Une lettre envoyée aux parents et aux élèves
Un peu avant que le jour J n’arrive, la direction du collège-lycée envoie un courrier à tous les parents et élèves pour les informer que le professeur de physique chimie serait une professeure à la rentrée. Mais le courrier fuite et la nouvelle se retrouve, de fil en aiguille, annoncée par une radio locale. La machine médiatique s’affole et en un rien de temps, la transition de l’enseignante fait les titres de la presse locale, nationale et même internationale. « J’ai vu des articles sur moi dans la presse marocaine et canadienne », se remémore Martine.
À ce moment, l’enseignante se protège en refusant d’apparaître à la conférence de presse organisée au niveau du diocèse, mais elle n’échappe pas aux répercussions: « Le moment que j’ai ressenti comme étant le plus violent, c’est quand je suis allée à la boulangerie. Juste à côté, il y avait un tabac presse et il y avait le panneau avec les affichettes jaunes de Ouest-France. Celle du jour annonçait : « un prof change de sexe pendant l’été ». C’est très bizarre de se retrouver face à cela, sachant qu’on est directement concerné.» En plus des articles, il faut également faire face aux commentaires « parfois odieux » des internautes.
C’est dans ce contexte que la rentrée se déroule : « Je me rappelle de mon premier cours, c’était avec une classe de seconde, et j’étais très angoissée ». La professeure est autorisée à répondre aux questions des élèves qui, finalement, s’habituent très vite à la situation. « Au début, il y a eu des petits rires de gêne, mais très rapidement, il n’y a plus rien eu du tout. Je dirais que ça s’est très bien passé avec eux ». Mieux qu’avec certaines collègues qui signalent leur malaise à voir entrer Martine dans les toilettes des femmes.

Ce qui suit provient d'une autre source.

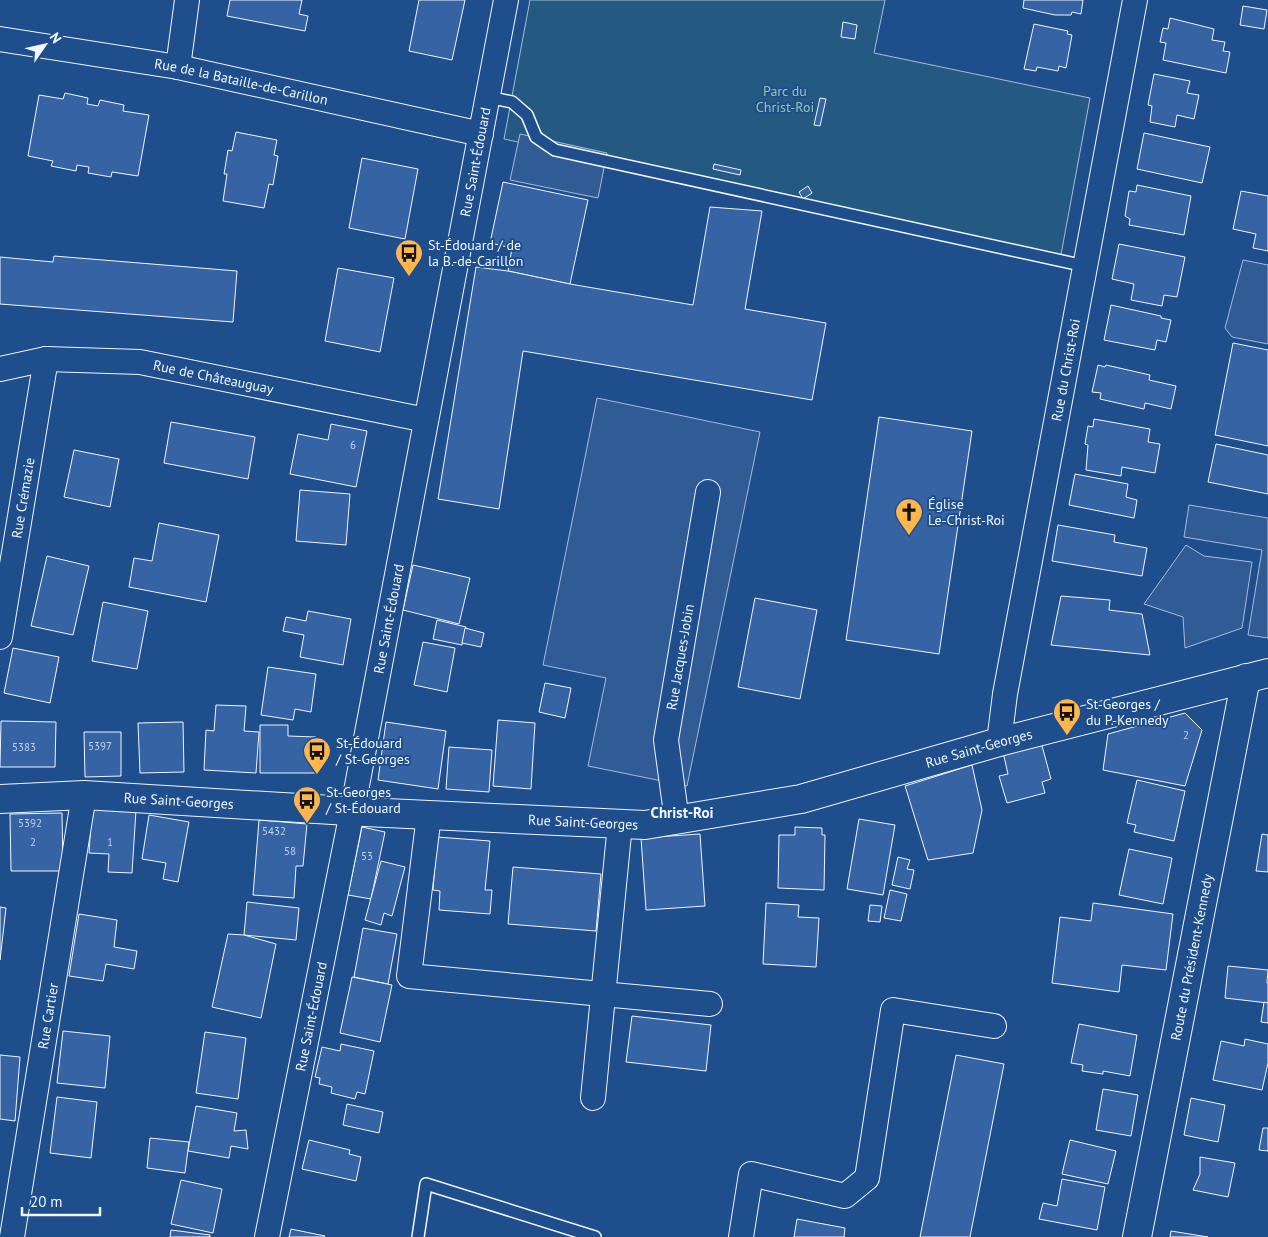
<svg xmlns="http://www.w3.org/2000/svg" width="1268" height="1237" font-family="'PT Sans',sans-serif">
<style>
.green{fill:#245a82;stroke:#a8bbd7}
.parking{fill:#305b95;stroke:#a8bbd7}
.building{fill:#3563a3;stroke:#f2f6ff}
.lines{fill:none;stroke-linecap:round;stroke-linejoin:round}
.lane-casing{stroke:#f2f6ff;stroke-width:14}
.street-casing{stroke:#f2f6ff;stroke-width:26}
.secondary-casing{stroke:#f2f6ff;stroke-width:30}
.lane{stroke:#1f4e8c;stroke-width:11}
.street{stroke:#1f4e8c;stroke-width:24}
.secondary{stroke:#1f4e8c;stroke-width:28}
.labels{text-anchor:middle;stroke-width:4;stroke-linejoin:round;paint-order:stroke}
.number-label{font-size:11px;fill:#c3d1e8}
.street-label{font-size:14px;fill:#f2f6ff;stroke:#1f4e8c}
.park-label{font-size:14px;fill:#97c8a6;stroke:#1f4e8c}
.poi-label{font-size:14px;fill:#f2f6ff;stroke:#1f4e8c;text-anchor:start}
.neighbourhood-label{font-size:15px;font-weight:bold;fill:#f2f6ff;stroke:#1f4e8c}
</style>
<rect width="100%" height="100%" fill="#1f4e8c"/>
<!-- green -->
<path class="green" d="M 530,0 L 885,0 L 874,53 L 1090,98 L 1060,260 L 504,139 Z"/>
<!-- parking -->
<g class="parking">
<path d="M 520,134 L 607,153 L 598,198 L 510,180 Z"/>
<path d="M 1243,260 L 1268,265 L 1268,344 L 1232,337 L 1225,328 Z"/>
<path d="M 597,398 L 760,432 L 687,786 L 588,766 L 606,678 L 543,665 Z"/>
<path d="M 1189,505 L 1268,518 L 1268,638 L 1248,635 L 1262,550 L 1184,537 Z"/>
<path d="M 1186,545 L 1204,556 L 1252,562 L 1242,628 L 1185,648 L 1183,617 L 1144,604 Z"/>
</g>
<!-- building -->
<g class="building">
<path d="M 230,0 L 302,0 L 299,14 L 308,16 L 305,31 L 227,16 Z"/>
<path d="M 419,0 L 465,0 L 452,60 L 409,51 Z"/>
<path d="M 1024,0 L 1083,0 L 1081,14 L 1072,12 L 1071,15 L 1055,15 L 1023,8 Z"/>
<path d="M 1243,6 L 1267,10 L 1264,29 L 1240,25 Z"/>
<path d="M 1170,18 L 1214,29 L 1212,40 L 1225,42 L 1223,51 L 1230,52 L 1226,73 L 1163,60 L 1166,43 L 1160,42 L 1163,28 L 1168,29 Z"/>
<path d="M 843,22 L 857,25 L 855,39 L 841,37 Z"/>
<path d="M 1034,24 L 1068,31 L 1067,34 L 1072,35 L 1066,68 L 1059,66 L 1058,71 L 1037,67 L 1036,71 L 1024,69 Z"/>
<path d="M 1154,74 L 1190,81 L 1187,93 L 1199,95 L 1194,119 L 1177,115 L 1175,127 L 1150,122 L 1152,106 L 1148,105 Z"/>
<path d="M 65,93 L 88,98 L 87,104 L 98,106 L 100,100 L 124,105 L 123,111 L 149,115 L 138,176 L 112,172 L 111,177 L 88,173 L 89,167 L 77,165 L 76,171 L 51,166 L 53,161 L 28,156 L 39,95 L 63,99 Z"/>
<path d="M 820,98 L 826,99 L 820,126 L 814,125 Z"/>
<path d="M 236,132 L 277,140 L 274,155 L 278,156 L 273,185 L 269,184 L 264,208 L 223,201 L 227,174 L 224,174 L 228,150 L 232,151 Z"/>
<path d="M 1144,133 L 1210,147 L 1202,183 L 1137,169 Z"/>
<path d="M 362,158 L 418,169 L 405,239 L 349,228 Z"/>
<path d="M 714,164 L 741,170 L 740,175 L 713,169 Z"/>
<path d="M 503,182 L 588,200 L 570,284 L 508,271 L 512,248 L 490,243 Z"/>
<path d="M 1137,185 L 1191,196 L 1184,235 L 1129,225 L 1130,219 L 1125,216 L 1129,191 L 1136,192 Z"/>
<path d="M 808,186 L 812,193 L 803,199 L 799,192 Z"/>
<path d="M 1241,191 L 1268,196 L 1268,251 L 1253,248 L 1256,234 L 1233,229 Z"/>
<path d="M 710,207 L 762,211 L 745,309 L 826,323 L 812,400 L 523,351 L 499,509 L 438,499 L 476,267 L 508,271 L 570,284 L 693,305 Z"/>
<path d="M 1119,244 L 1185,257 L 1177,297 L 1164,295 L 1162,306 L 1131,300 L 1134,284 L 1112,279 Z"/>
<path d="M 54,256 L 237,271 L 233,322 L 0,304 L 0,257 L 53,262 Z"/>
<path d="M 338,268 L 394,278 L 380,352 L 325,341 Z"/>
<path d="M 1111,305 L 1161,316 L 1161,318 L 1171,320 L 1166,342 L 1157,340 L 1155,350 L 1104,340 Z"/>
<path d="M 1233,343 L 1268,350 L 1268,446 L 1215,435 Z"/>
<path d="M 1098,365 L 1105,367 L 1106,365 L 1150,375 L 1149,380 L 1176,386 L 1171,409 L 1145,403 L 1144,409 L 1100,399 L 1101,393 L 1092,392 Z"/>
<path d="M 879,417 L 972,431 L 939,654 L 846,640 Z"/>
<path d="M 1094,419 L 1150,429 L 1148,442 L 1160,444 L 1155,473 L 1122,467 L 1121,476 L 1086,470 L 1088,445 L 1085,444 L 1088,426 L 1093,427 Z"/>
<path d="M 171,422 L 255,437 L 248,479 L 164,463 Z"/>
<path d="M 331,424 L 367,431 L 356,487 L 290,474 L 298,434 L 328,440 Z"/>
<path d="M 1216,444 L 1268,455 L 1268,494 L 1208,482 Z"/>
<path d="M 74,450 L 119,459 L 110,507 L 64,497 Z"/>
<path d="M 1075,474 L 1128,484 L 1126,497 L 1137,500 L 1134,518 L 1069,505 Z"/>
<path d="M 300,490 L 350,494 L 346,545 L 296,541 Z"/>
<path d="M 159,523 L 219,535 L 206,602 L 129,587 L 134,558 L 152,561 Z"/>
<path d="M 1058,525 L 1115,535 L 1114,542 L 1147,548 L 1142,576 L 1052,561 Z"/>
<path d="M 47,556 L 89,566 L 73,635 L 31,626 Z"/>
<path d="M 413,565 L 470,578 L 459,624 L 403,610 Z"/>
<path d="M 1061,596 L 1110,600 L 1109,610 L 1142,614 L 1150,655 L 1051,645 Z"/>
<path d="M 755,598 L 817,610 L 800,699 L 738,687 Z"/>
<path d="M 103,602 L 148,611 L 137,669 L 92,661 Z"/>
<path d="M 308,611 L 351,619 L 343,665 L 300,657 L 304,635 L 283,631 L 286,617 L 306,621 Z"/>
<path d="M 437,620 L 466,627 L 462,645 L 433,639 Z"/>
<path d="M 465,628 L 484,633 L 481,647 L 462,643 Z"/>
<path d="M 423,642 L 455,648 L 447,692 L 414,685 Z"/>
<path d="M 13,648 L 59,657 L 50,703 L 4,693 Z"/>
<path d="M 268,667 L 316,674 L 311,712 L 295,709 L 293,720 L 261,715 Z"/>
<path d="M 545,683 L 571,688 L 565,718 L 539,712 Z"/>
<path d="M 216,705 L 246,706 L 244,731 L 259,732 L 256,773 L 204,770 L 206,730 L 214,731 Z"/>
<path d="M 1185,713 L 1202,730 L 1185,786 L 1103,770 L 1108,734 Z"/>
<path d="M 498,720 L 535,723 L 531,789 L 493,786 Z"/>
<path d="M 1,721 L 56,722 L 55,767 L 0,767 Z"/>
<path d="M 183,722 L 184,772 L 140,773 L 138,723 Z"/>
<path d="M 386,722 L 446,731 L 438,789 L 378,780 Z"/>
<path d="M 260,725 L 288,725 L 288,736 L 316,737 L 316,773 L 260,773 Z"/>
<path d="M 84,732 L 121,732 L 121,776 L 85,777 Z"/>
<path d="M 1041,742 L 1051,779 L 1042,782 L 1045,793 L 1007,803 L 999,776 L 1008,774 L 1003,752 Z"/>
<path d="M 449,747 L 492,750 L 489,792 L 446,789 Z"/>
<path d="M 972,765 L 982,810 L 973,853 L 928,860 L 905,786 Z"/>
<path d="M 1137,780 L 1185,791 L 1174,841 L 1134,832 L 1136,825 L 1127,823 Z"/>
<path d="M 92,808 L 136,810 L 132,873 L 108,872 L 109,854 L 89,853 Z"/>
<path d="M 62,813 L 63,871 L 11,871 L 10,814 Z"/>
<path d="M 149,815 L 189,822 L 178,882 L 163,879 L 166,863 L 142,859 Z"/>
<path d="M 859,819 L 895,825 L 883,895 L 847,889 Z"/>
<path d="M 259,820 L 307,824 L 303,866 L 296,866 L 294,898 L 253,895 Z"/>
<path d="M 362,827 L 385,832 L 371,899 L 348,895 Z"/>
<path d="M 795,827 L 822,828 L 822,835 L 825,835 L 824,890 L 778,888 L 779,835 L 795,835 Z"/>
<path d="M 700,834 L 705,906 L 646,910 L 641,838 Z"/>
<path d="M 1262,834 L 1268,835 L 1268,872 L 1256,871 Z"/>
<path d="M 437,837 L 490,841 L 485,890 L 492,890 L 490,914 L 439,910 L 440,891 L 433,890 Z"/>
<path d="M 1129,849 L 1172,858 L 1163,904 L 1119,895 Z"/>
<path d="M 898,857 L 910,860 L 907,869 L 914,870 L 910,889 L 892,885 Z"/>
<path d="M 381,861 L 405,867 L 392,916 L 384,913 L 381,925 L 365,920 Z"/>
<path d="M 513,867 L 601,874 L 596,931 L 508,924 Z"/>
<path d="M 890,890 L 907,894 L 901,921 L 884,918 Z"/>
<path d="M 247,902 L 299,908 L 296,940 L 244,935 Z"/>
<path d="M 766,903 L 799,905 L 798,917 L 819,918 L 816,967 L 763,964 Z"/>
<path d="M 1093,903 L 1173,914 L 1166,970 L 1122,965 L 1119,992 L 1052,983 L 1060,917 L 1091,921 Z"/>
<path d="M 870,905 L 882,906 L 880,922 L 868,921 Z"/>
<path d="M 0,907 L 6,908 L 0,960 Z"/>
<path d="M 79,914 L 117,920 L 114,947 L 137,951 L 134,969 L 106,964 L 103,981 L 69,976 Z"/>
<path d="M 363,928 L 397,934 L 388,984 L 354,977 Z"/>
<path d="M 228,934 L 244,935 L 276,944 L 261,1018 L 212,1007 Z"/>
<path d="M 1228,966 L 1268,970 L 1267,983 L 1268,983 L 1268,1003 L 1225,998 Z"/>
<path d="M 352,977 L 392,985 L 380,1042 L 340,1033 Z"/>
<path d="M 1264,1002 L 1268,1003 L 1268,1023 L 1261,1022 Z"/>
<path d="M 632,1016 L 711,1025 L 706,1071 L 626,1062 Z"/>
<path d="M 1079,1024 L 1137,1035 L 1130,1076 L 1103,1071 L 1103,1074 L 1082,1071 L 1083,1065 L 1071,1063 Z"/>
<path d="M 63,1031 L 110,1036 L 105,1088 L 57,1083 Z"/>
<path d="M 205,1032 L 246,1038 L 238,1099 L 196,1093 Z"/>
<path d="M 1245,1039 L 1268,1044 L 1268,1063 L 1262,1090 L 1213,1080 L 1221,1041 L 1244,1046 Z"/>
<path d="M 341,1044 L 374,1051 L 365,1094 L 357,1092 L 355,1099 L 331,1093 L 332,1087 L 319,1084 L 320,1078 L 315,1077 L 322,1047 L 340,1051 Z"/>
<path d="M 0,1055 L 20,1057 L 15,1121 L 0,1119 Z"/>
<path d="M 956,1055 L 1004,1064 L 970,1237 L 920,1237 Z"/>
<path d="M 1103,1089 L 1138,1095 L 1131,1136 L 1096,1130 Z"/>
<path d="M 57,1097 L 97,1102 L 91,1158 L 50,1153 Z"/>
<path d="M 1191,1098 L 1225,1105 L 1218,1142 L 1184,1135 Z"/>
<path d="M 347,1104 L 383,1112 L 379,1133 L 343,1125 Z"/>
<path d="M 196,1106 L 237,1113 L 234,1131 L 246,1130 L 248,1149 L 231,1146 L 229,1158 L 188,1151 Z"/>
<path d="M 1263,1128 L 1268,1128 L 1268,1151 L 1259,1150 Z"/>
<path d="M 150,1138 L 189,1142 L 185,1173 L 147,1168 Z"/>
<path d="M 309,1140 L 350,1150 L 349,1154 L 361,1157 L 356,1181 L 302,1169 Z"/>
<path d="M 1070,1140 L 1116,1151 L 1108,1184 L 1062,1174 Z"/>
<path d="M 1200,1157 L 1235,1163 L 1228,1197 L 1193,1190 L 1200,1174 Z"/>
<path d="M 1062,1179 L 1105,1187 L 1097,1230 L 1039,1219 L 1043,1203 L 1057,1206 Z"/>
<path d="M 181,1180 L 222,1189 L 213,1233 L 171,1224 Z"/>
<path d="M 797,1219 L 845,1228 L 844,1237 L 794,1237 Z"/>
<path d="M 291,1229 L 325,1236 L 324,1237 L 289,1237 Z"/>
<path d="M 171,1230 L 210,1235 L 210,1237 L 170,1237 Z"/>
<path d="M 1171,1231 L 1208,1237 L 1170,1237 Z"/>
</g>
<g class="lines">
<!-- lane casing -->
<g class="lane-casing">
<g id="lane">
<path d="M 488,97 L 512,102 L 527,115 L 536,137 L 555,150 L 1085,266"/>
<path d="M 418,1237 L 426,1184 L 595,1237"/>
</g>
</g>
<!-- street casing -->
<g class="street-casing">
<g id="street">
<path id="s1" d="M 0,39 L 178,67 L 481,134"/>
<path d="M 178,67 L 187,0"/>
<path id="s2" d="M 0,369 L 46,359 L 140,362 L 426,420"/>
<path id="s3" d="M 0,637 L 46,359"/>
<path id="s4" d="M 999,742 L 1005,694 L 1135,0"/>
<path d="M 429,815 L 409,976 L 710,1004"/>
<path id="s5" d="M 677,821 L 666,740 L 708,492"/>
<path d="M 593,1098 L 620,824"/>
<path id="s6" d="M 12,1237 L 84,795"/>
<path id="s7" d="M 267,1237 L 352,812 L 506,0"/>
<path d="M 741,1237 L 751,1174 L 845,1196 L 867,1178 L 893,1010 L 994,1026"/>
</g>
</g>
<!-- secondary casing -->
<g class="secondary-casing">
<g id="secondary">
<path id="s8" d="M 0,799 L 84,795 L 365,812 L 645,825 L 801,799 L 999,742 L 1268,673"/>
<path id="s9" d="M 1137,1237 L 1246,678"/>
</g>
</g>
<!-- lane -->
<use href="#lane" class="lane"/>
<!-- street -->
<use href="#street" class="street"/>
<!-- secondary -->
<use href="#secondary" class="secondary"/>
</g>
<!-- icons -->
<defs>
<g id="bus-pin" transform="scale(1.4375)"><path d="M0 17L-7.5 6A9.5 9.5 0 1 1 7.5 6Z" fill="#ffb74d" stroke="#1f4e8c"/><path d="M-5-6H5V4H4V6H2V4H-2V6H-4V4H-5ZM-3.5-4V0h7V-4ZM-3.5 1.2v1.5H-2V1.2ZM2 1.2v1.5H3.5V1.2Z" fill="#111"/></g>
<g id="church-pin" transform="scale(1.4375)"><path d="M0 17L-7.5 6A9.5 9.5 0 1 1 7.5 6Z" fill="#ffb74d" stroke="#1f4e8c"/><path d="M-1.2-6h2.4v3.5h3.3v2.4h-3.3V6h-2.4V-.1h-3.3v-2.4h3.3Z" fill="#111"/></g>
</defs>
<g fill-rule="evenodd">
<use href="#bus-pin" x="409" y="253"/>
<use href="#church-pin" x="909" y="512"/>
<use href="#bus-pin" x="1067" y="712"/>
<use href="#bus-pin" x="317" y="751"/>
<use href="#bus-pin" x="307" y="800"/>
</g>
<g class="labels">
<!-- number labels -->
<g class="number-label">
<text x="353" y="449">6</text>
<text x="1186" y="739">2</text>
<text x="100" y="750">5397</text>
<text x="24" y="751">5383</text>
<text x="30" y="827">5392</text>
<text x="274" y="835">5432</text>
<text x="33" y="846">2</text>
<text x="110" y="846">1</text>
<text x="290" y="855">58</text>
<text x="367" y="860">53</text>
</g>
<!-- street labels -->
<g class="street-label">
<text dy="5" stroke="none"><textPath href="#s1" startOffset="245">Rue de la Bataille-de-Carillon</textPath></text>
<text dy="5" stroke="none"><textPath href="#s7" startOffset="1095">Rue Saint-Édouard</textPath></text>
<text dy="5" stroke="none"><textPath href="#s4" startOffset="378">Rue du Christ-Roi</textPath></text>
<text dy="5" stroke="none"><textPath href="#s2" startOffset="216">Rue de Châteauguay</textPath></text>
<text dy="5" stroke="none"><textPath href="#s3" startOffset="141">Rue Crémazie</textPath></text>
<text dy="5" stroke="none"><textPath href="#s7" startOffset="630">Rue Saint-Édouard</textPath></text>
<text dy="5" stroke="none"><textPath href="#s5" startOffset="166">Rue Jacques-Jobin</textPath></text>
<text dy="5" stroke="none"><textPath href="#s8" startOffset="989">Rue Saint-Georges</textPath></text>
<text dy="5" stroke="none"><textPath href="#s8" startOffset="179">Rue Saint-Georges</textPath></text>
<text dy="5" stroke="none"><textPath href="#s8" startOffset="584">Rue Saint-Georges</textPath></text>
<text dy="5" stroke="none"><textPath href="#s9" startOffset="285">Route du Président-Kennedy</textPath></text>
<text dy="5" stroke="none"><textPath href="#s6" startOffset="224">Rue Cartier</textPath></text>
<text dy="5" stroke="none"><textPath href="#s7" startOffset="225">Rue Saint-Édouard</textPath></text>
</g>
<!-- park labels -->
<g class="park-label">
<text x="785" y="96">Parc du<tspan x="785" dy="16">Christ-Roi</tspan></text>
</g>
<!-- poi labels -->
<g class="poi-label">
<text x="428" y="250">St-Édouard / de<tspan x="428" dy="16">la B.-de-Carillon</tspan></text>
<text x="928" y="509">Église<tspan x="928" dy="16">Le-Christ-Roi</tspan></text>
<text x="1086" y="709">St-Georges /<tspan x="1086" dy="16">du P.-Kennedy</tspan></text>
<text x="336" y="748">St-Édouard<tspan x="336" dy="16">/ St-Georges</tspan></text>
<text x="326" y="797">St-Georges<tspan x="326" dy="16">/ St-Édouard</tspan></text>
</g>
<!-- neighbourhood labels -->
<g class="neighbourhood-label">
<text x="682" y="818">Christ-Roi</text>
</g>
</g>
<!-- north arrow -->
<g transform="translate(45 45) rotate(56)" stroke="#1f4e8c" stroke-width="4" paint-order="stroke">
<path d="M0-4L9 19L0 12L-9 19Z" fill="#f2f6ff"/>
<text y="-8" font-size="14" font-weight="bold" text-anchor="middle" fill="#f2f6ff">N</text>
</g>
<!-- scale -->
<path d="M22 1207v8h78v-8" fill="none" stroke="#f2f6ff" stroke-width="2.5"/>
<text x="30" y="1207" font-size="15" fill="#f2f6ff" stroke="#1f4e8c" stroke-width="4" paint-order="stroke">20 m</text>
</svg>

Interdiction d’accompagner les sorties scolaires
De même, on interdit à Martine d’accompagner les élèves en sortie scolaire. « Des collègues féminines ne souhaitaient pas dormir dans la même chambre que moi ou parce que j’étais lesbienne ou parce que j’étais trans. » L’année d’après, la professeure est enfin autorisée à accompagner les jeunes : « On m’a donné une chambre de dix personnes pour moi toute seule. Et à l’étage des garçons, parce qu’on ne sait jamais… », ironise-t-elle.
Ce coming out a également une autre conséquence : « À l’époque, le directeur pouvait attribuer des points d’avancement aux enseignants. À partir du moment où j’ai fait mon coming out je n’ai plus eu aucun point. Quand on passe un échelon, là, on est obligé d’avoir des points et ça ne repose pas sur le directeur. J’ai donc dû attendre de passer un échelon pour obtenir les fameux points. » Elle poursuit : « Mon coming out a clairement ralenti l’avancement de ma carrière. »
Néanmoins, Martine souligne que faire son coming out professionnel a été « libérateur et m’a permis de vivre plus facilement sur le plan personnel. »
Un peu plus d’une décennie s’est écoulée et l’enseignante estime que ce qu’il s’est passé à son époque ne pourrait pas se répéter aujourd’hui : « Il n’y aurait pas d’article dans les médias. J’ai un peu essuyé les plâtres en 2010. Mais je me souviens qu’en 2012, un prof d’un autre lycée privé de Nantes a fait son coming out trans et ça s’est passé infiniment plus calmement que dans mon cas. ». L’enseignante met aussi en évidence les avancées de la société depuis une décennie : « C’est plus facile aujourd’hui », et d’ajouter et de conclure : « il ne faut cependant pas se leurrer, il y a toujours de la transophobie ».